Brief » Omit images. Retype all entries verbatim.

(Stored data)
- Opening Delimiter -

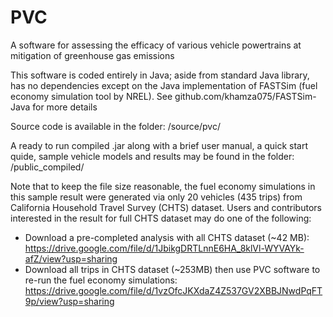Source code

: # PVC
A software for assessing the efficacy of various vehicle powertrains at mitigation of greenhouse gas emissions

This software is coded entirely in Java; aside from standard Java library, has no dependencies except on the Java implementation of FASTSim (fuel economy simulation tool by NREL). See github.com/khamza075/FASTSim-Java for more details

Source code is available in the folder: /source/pvc/

A ready to run compiled .jar along with a brief user manual, a quick start quide, sample vehicle models and results may be found in the folder: /public_compiled/ 

Note that to keep the file size reasonable, the fuel economy simulations in this sample result were generated via only 20 vehicles (435 trips) from California Household Travel Survey (CHTS) dataset. Users and contributors interested in the result for full CHTS dataset may do one of the following:
* Download a pre-completed analysis with all CHTS dataset (~42 MB): https://drive.google.com/file/d/1JbikgDRTLnnE6HA_8klVl-WYVAYk-afZ/view?usp=sharing 
* Download all trips in CHTS dataset (~253MB) then use PVC software to re-run the fuel economy simulations: https://drive.google.com/file/d/1vzOfcJKXdaZ4Z537GV2XBBJNwdPqFT9p/view?usp=sharing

- Closing Delimiter -

Exercise solution »
Source code

: # PVC
A software for assessing the efficacy of various vehicle powertrains at mitigation of greenhouse gas emissions

This software is coded entirely in Java; aside from standard Java library, has no dependencies except on the Java implementation of FASTSim (fuel economy simulation tool by NREL). See github.com/khamza075/FASTSim-Java for more details

Source code is available in the folder: /source/pvc/

A ready to run compiled .jar along with a brief user manual, a quick start quide, sample vehicle models and results may be found in the folder: /public_compiled/ 

Note that to keep the file size reasonable, the fuel economy simulations in this sample result were generated via only 20 vehicles (435 trips) from California Household Travel Survey (CHTS) dataset. Users and contributors interested in the result for full CHTS dataset may do one of the following:
* Download a pre-completed analysis with all CHTS dataset (~42 MB): https://drive.google.com/file/d/1JbikgDRTLnnE6HA_8klVl-WYVAYk-afZ/view?usp=sharing 
* Download all trips in CHTS dataset (~253MB) then use PVC software to re-run the fuel economy simulations: https://drive.google.com/file/d/1vzOfcJKXdaZ4Z537GV2XBBJNwdPqFT9p/view?usp=sharing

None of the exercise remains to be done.